━━ Dataset content

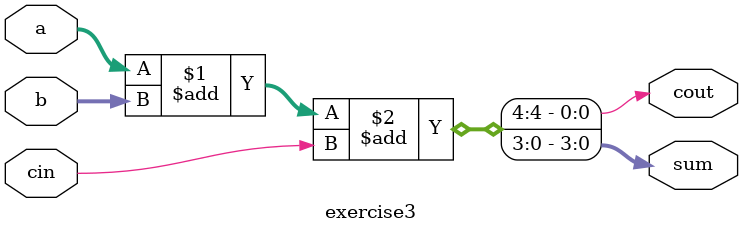
<source format=v>
module exercise3(a,b,cin,sum,cout);
	input [3:0] a, b;
	input cin;
	output cout;
	output [3:0] sum;
	assign {cout, sum} = a + b + cin;
endmodule


</source>
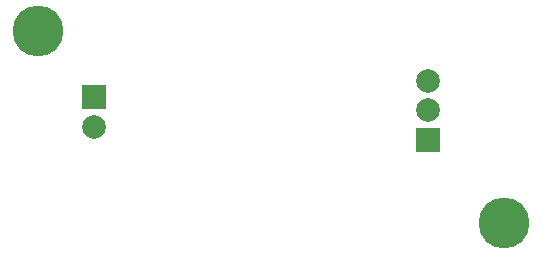
<source format=gbs>
G04*
G04 #@! TF.GenerationSoftware,Altium Limited,Altium Designer,19.1.6 (110)*
G04*
G04 Layer_Color=16711935*
%FSLAX43Y43*%
%MOMM*%
G71*
G01*
G75*
%ADD27C,4.300*%
%ADD28R,2.000X2.000*%
%ADD29C,2.000*%
D27*
X88900Y74900D02*
D03*
X49500Y91100D02*
D03*
D28*
X82500Y81900D02*
D03*
X54200Y85500D02*
D03*
D29*
X82500Y84400D02*
D03*
Y86900D02*
D03*
X54200Y83000D02*
D03*
M02*

</source>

━━━━

Starting with the line that contains "G04 #@! TF.GenerationSoftware,Altium", return every line through the last one of the records, exactly as written.

G04 #@! TF.GenerationSoftware,Altium Limited,Altium Designer,19.1.6 (110)*
G04*
G04 Layer_Color=16711935*
%FSLAX43Y43*%
%MOMM*%
G71*
G01*
G75*
%ADD27C,4.300*%
%ADD28R,2.000X2.000*%
%ADD29C,2.000*%
D27*
X88900Y74900D02*
D03*
X49500Y91100D02*
D03*
D28*
X82500Y81900D02*
D03*
X54200Y85500D02*
D03*
D29*
X82500Y84400D02*
D03*
Y86900D02*
D03*
X54200Y83000D02*
D03*
M02*

</source>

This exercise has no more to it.